= 1908 Pudsey by-election =

UK parliamentary by-election

The 1908 Pudsey by-election was a Parliamentary by-election held on 20 June 1908. The constituency returned one Member of Parliament (MP) to the House of Commons of the United Kingdom, elected by the first past the post voting system.

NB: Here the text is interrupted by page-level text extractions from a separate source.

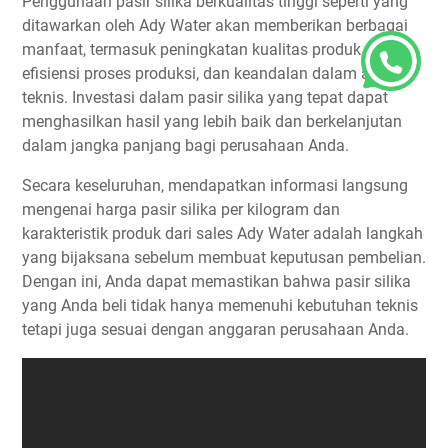
Penggunaan pasir silika berkualitas tinggi seperti yang
ditawarkan oleh Ady Water akan memberikan berbagai
manfaat, termasuk peningkatan kualitas produk akhir,
efisiensi proses produksi, dan keandalan dalam aplikasi
teknis. Investasi dalam pasir silika yang tepat dapat
menghasilkan hasil yang lebih baik dan berkelanjutan
dalam jangka panjang bagi perusahaan Anda.
Secara keseluruhan, mendapatkan informasi langsung
mengenai harga pasir silika per kilogram dan
karakteristik produk dari sales Ady Water adalah langkah
yang bijaksana sebelum membuat keputusan pembelian.
Dengan ini, Anda dapat memastikan bahwa pasir silika
yang Anda beli tidak hanya memenuhi kebutuhan teknis
tetapi juga sesuai dengan anggaran perusahaan Anda.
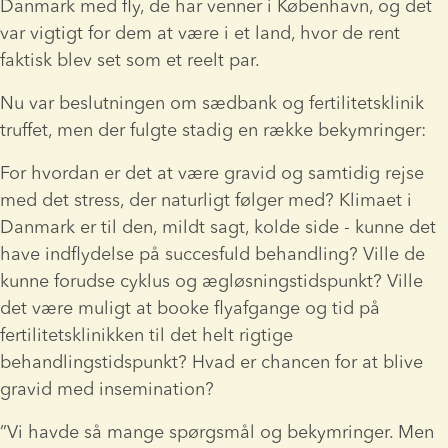
Danmark med fly, de har venner i København, og det 
var vigtigt for dem at være i et land, hvor de rent 
faktisk blev set som et reelt par.
Nu var beslutningen om sædbank og fertilitetsklinik 
truffet, men der fulgte stadig en række bekymringer:
For hvordan er det at være gravid og samtidig rejse 
med det stress, der naturligt følger med? Klimaet i 
Danmark er til den, mildt sagt, kolde side - kunne det 
have indflydelse på succesfuld behandling? Ville de 
kunne forudse cyklus og ægløsningstidspunkt? Ville 
det være muligt at booke flyafgange og tid på 
fertilitetsklinikken til det helt rigtige 
behandlingstidspunkt? Hvad er chancen for at blive 
gravid med insemination?
”Vi havde så mange spørgsmål og bekymringer. Men 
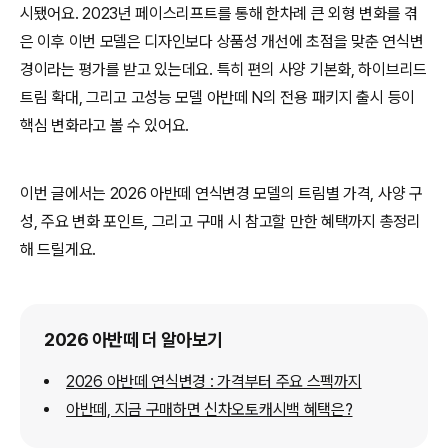
시됐어요. 2023년 페이스리프트를 통해 한차례 큰 외형 변화를 겪
은 이후 이번 모델은 디자인보다 상품성 개선에 초점을 맞춘 연식변
경이라는 평가를 받고 있는데요. 특히 편의 사양 기본화, 하이브리드
트림 확대, 그리고 고성능 모델 아반떼 N의 전용 패키지 출시 등이
핵심 변화라고 볼 수 있어요.
이번 글에서는 2026 아반떼 연식변경 모델의 트림별 가격, 사양 구
성, 주요 변화 포인트, 그리고 구매 시 참고할 만한 혜택까지 총정리
해 드릴게요.
2026 아반떼 더 알아보기
2026 아반떼 연식변경 : 가격부터 주요 스펙까지
아반떼, 지금 구매하면 신차오토캐시백 혜택은?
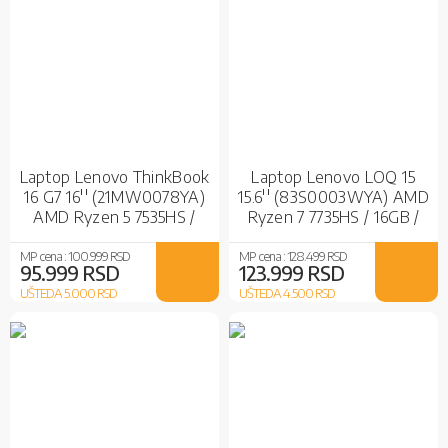
Laptop Lenovo ThinkBook
Laptop Lenovo LOQ 15
16 G7 16'' (21MW0078YA)
15.6'' (83S0003WYA) AMD
AMD Ryzen 5 7535HS /
Ryzen 7 7735HS / 16GB /
16GB / 512GB SSD / AMD
512GB SSD / nVidia RTX
Radeon 660M / No OS
4050 / Luna Grey
MP cena :
100.999 RSD
MP cena :
128.499 RSD
95.999 RSD
123.999 RSD
UŠTEDA 5.000
RSD
UŠTEDA 4.500
RSD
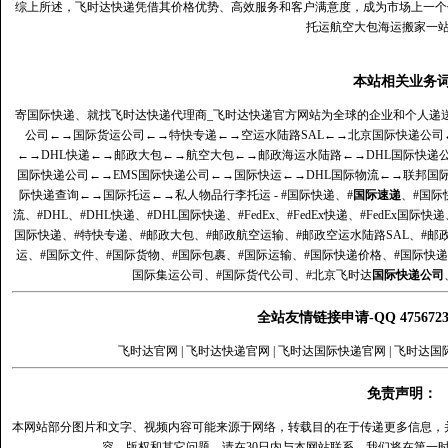
综上所述，飞时达快递凭借其价格优势、高效服务和客户满意度，成为市场上一个
托运航空大包海运搬家一
本站相关业务
寄国际快递、就找飞时达快递代理商_飞时达快递官方网站为全球的企业和个人递
公司
←→
国际货运公司
←→
特快专递
←→
空运水陆路SAL
←→
北京国际快递公司
←→
DHL快递
←→
邮政大包
←→
航空大包
←→
邮政海运水陆路
←→
DHL国际快递
国际快递公司
←→
EMS国际快递公司
←→
国际快运
←→
DHL国际物流
←→
联邦国
际快递查询
←→
国际托运
←→
私人物品行李托运
- #国际快递、#
国际速递
、#国际
流、#DHL、#DHL快递、#DHL国际快递、#FedEx、#FedEx快递、#FedEx国际快
国际快递、#特快专递、#邮政大包、#邮政航空运输、#邮政空运水陆路SAL、#邮政
运、#国际文件、#国际货物、#国际包裹、#国际运输、#国际快递价格、#国际快递
国际集运公司、#国际货代公司、#北京飞时达
国际快递公司
全站友情链接申请-QQ 47567
飞时达官网
|
飞时达快递官网
|
飞时达国际快递官网
|
飞时达国
免责声明：
本网站部分图片和文字、视频内容可能来源于网络，转载目的在于传递更多信息，
容、版权和其它问题，请在30日内与本网站联系，我们将在第一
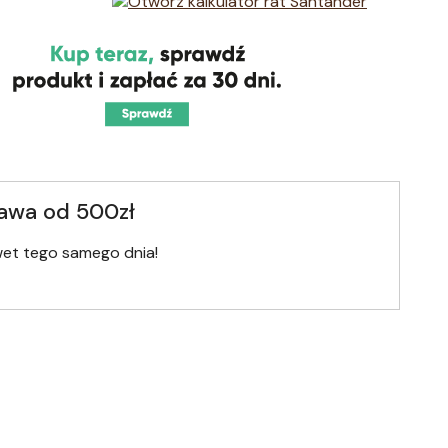
awa od 500zł
wet tego samego dnia!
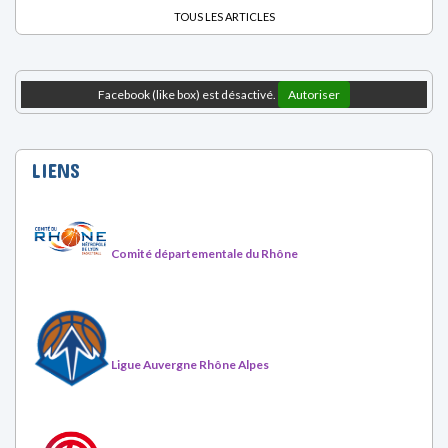
Facebook (like box) est désactivé.
Autoriser
LIENS
Comité départementale du Rhône
Ligue Auvergne Rhône Alpes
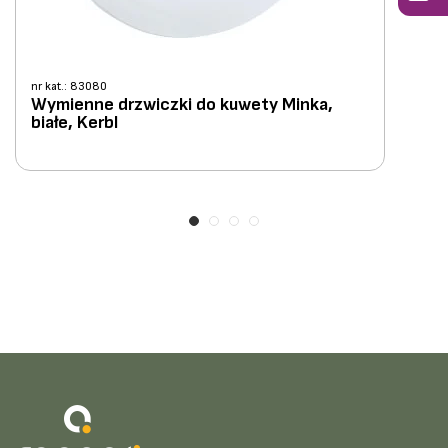
nr kat.: 83080
Wymienne drzwiczki do kuwety Minka,
białe, Kerbl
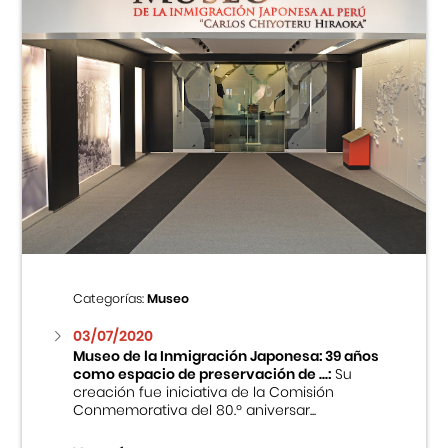
Categorías:
Museo
03/07/2020
Museo de la Inmigración Japonesa: 39 años
como espacio de preservación de ...:
Su
creación fue iniciativa de la Comisión
Conmemorativa del 80.º aniversar...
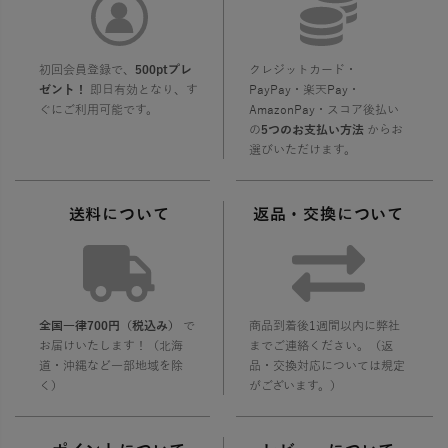
初回会員登録で、
500ptプレ
クレジットカード・
ゼント！
即日有効となり、す
PayPay・楽天Pay・
ぐにご利用可能です。
AmazonPay・スコア後払い
の
5つのお支払い方法
からお
選びいただけます。
送料について
返品・交換について
全国一律700円（税込み）
で
商品到着後1週間以内に弊社
お届けいたします！（北海
までご連絡ください。（返
道・沖縄など一部地域を除
品・交換対応については規定
く）
がございます。）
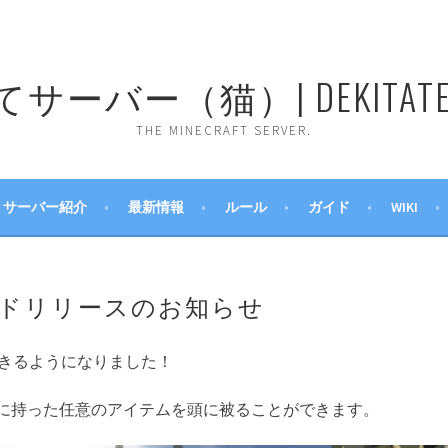
ーバー（猫）| DEKITATE 
THE MINECRAFT SERVER.
サーバー紹介
最新情報
ルール
ガイド
WIKI
ドリリースのお知らせ
きるようになりました！
に持った任意のアイテムを頭に被ることができます。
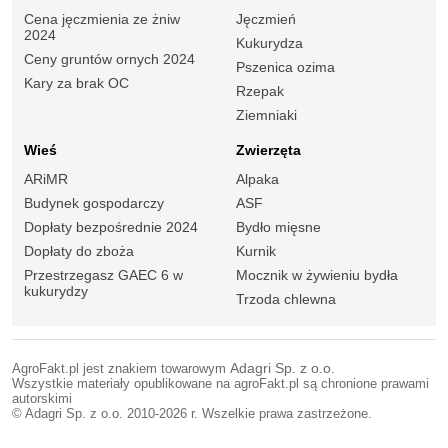
Cena jęczmienia ze żniw
Jęczmień
2024
Kukurydza
Ceny gruntów ornych 2024
Pszenica ozima
Kary za brak OC
Rzepak
Ziemniaki
Wieś
Zwierzęta
ARiMR
Alpaka
Budynek gospodarczy
ASF
Dopłaty bezpośrednie 2024
Bydło mięsne
Dopłaty do zboża
Kurnik
Przestrzegasz GAEC 6 w
Mocznik w żywieniu bydła
kukurydzy
Trzoda chlewna
AgroFakt.pl jest znakiem towarowym
Adagri Sp. z o.o.
Wszystkie materiały opublikowane na agroFakt.pl są chronione prawami
autorskimi
© Adagri Sp. z o.o. 2010-2026 r. Wszelkie prawa zastrzeżone.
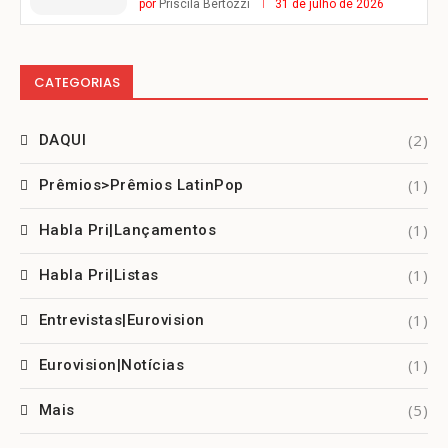
por
Priscila Bertozzi
31 de julho de 2026
CATEGORIAS
(2)
DAQUI
(1)
Prêmios>Prêmios LatinPop
(1)
Habla Pri|Lançamentos
(1)
Habla Pri|Listas
(1)
Entrevistas|Eurovision
(1)
Eurovision|Notícias
(5)
Mais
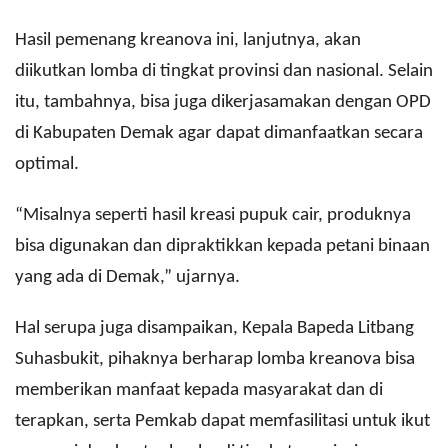
Hasil pemenang kreanova ini, lanjutnya, akan
diikutkan lomba di tingkat provinsi dan nasional. Selain
itu, tambahnya, bisa juga dikerjasamakan dengan OPD
di Kabupaten Demak agar dapat dimanfaatkan secara
optimal.
“Misalnya seperti hasil kreasi pupuk cair, produknya
bisa digunakan dan dipraktikkan kepada petani binaan
yang ada di Demak,” ujarnya.
Hal serupa juga disampaikan, Kepala Bapeda Litbang
Suhasbukit, pihaknya berharap lomba kreanova bisa
memberikan manfaat kepada masyarakat dan di
terapkan, serta Pemkab dapat memfasilitasi untuk ikut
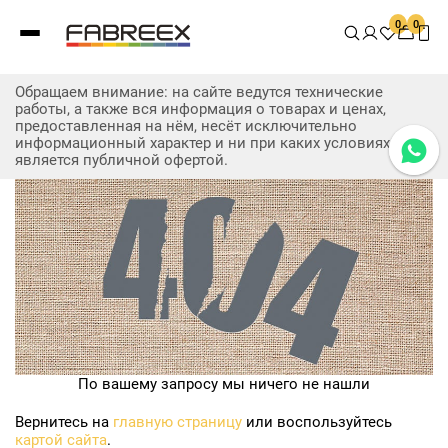
0
0
Обращаем внимание: на сайте ведутся технические
работы, а также вся информация о товарах и ценах,
предоставленная на нём, несёт исключительно
информационный характер и ни при каких условиях не
является публичной офертой.
По вашему запросу мы ничего не нашли
Вернитесь на
главную страницу
или воспользуйтесь
картой сайта
.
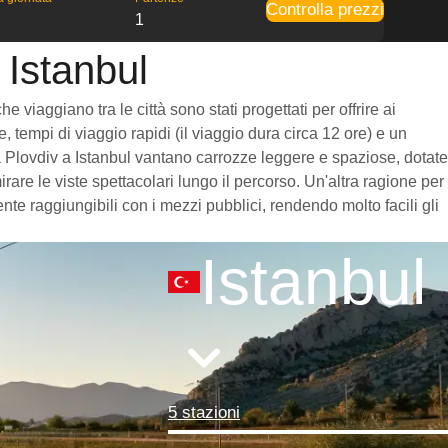
Controlla prezzi
1
 Istanbul
 viaggiano tra le città sono stati progettati per offrire ai
 tempi di viaggio rapidi (il viaggio dura circa 12 ore) e un
 da Plovdiv a Istanbul vantano carrozze leggere e spaziose, dotate
re le viste spettacolari lungo il percorso. Un'altra ragione per
nte raggiungibili con i mezzi pubblici, rendendo molto facili gli
Istanbul
5 stazioni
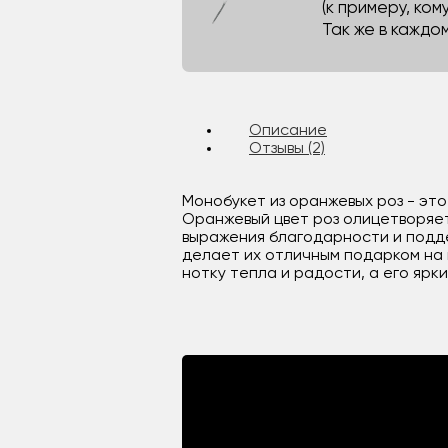
(к примеру, кому
Так же в каждо
Описание
Отзывы (2)
Монобукет из оранжевых роз - эт
Оранжевый цвет роз олицетворяет
выражения благодарности и подде
делает их отличным подарком на 
нотку тепла и радости, а его ярк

The by-election was caused when the Member of Parliament, the George Whiteley resigned from Parliament by accepting appointment as Steward of the Manor of Northstead.

==Electoral history==

General election Saturday 20 January 1906 Electorate
| Party |  | Candidate | Votes | % | ±% |
|---|---|---|---|---|---|
|  | Liberal | George Whiteley | 7,043 | 66.5 | +14.1 |
|  | Conservative | C W Ford | 3,541 | 33.5 | −14.1 |
| Majority |  |  | 3,502 | 33.0 | +28.2 |
| Turnout |  |  | 15,909 | 66.5 | −11.7 |
|  | Liberal hold |  | Swing | +14.1 |  |

==Candidates==
Frederick Ogden, John James Oddy and J. W. Benson were the three candidates. Eccentric poet Arthur Hunnable announced that he would contest the election, but failed to submit nomination papers.

==Campaign==
Polling Day was arranged for 20 June 1908, just 18 days after the retirement of the previous MP.

==Result==

1908 Pudsey by-election Electorate
| Party |  | Candidate | Votes | % | ±% |
|---|---|---|---|---|---|
|  | Conservative | John James Oddy | 5,444 | 45.1 | +11.7 |
|  | Liberal | Frederick Ogden | 5,331 | 44.2 | −22.4 |
|  | Independent Labour | J. W. Benson | 1,291 | 10.7 | New |
| Majority |  |  | 113 | 0.9 | N/A |
| Turnout |  |  | 12066 | 78.3 | +11.8 |
|  | Conservative gain from Liberal |  | Swing | +17.0 |  |

==Aftermath==
On 26 June, it was announced that Whiteley, the former MP, had been awarded a peerage and would take a seat in the House of Lords.